TASK GOAL: Of the lines in the listing below, count those containing "pixels". Provide the count and nothing else.

........

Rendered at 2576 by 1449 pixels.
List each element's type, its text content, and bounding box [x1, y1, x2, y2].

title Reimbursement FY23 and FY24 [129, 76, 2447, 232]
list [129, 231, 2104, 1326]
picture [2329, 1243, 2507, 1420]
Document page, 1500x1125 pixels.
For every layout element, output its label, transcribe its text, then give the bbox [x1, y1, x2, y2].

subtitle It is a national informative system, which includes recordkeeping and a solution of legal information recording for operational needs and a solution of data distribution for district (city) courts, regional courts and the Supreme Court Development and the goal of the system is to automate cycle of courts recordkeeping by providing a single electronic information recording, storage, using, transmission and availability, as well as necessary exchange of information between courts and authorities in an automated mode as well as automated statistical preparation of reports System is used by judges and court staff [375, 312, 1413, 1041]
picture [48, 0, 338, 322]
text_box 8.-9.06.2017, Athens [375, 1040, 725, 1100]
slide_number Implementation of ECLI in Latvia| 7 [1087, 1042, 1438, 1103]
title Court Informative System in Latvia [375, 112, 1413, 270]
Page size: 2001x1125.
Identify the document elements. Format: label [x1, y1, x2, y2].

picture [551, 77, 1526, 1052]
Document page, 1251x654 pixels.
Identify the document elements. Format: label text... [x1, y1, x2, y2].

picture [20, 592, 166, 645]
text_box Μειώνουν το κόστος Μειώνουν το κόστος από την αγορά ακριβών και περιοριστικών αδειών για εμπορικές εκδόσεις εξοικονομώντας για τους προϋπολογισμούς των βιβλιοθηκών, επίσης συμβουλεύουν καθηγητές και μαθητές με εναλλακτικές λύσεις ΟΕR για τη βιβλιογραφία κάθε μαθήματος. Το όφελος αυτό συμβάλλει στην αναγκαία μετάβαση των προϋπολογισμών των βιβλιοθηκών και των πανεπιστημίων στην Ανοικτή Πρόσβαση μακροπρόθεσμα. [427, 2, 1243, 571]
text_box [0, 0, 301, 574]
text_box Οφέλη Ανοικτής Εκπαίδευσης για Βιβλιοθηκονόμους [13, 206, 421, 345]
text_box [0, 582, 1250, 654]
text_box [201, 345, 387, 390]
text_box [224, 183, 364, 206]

........

RESULT OF THIS EXERCISE: 3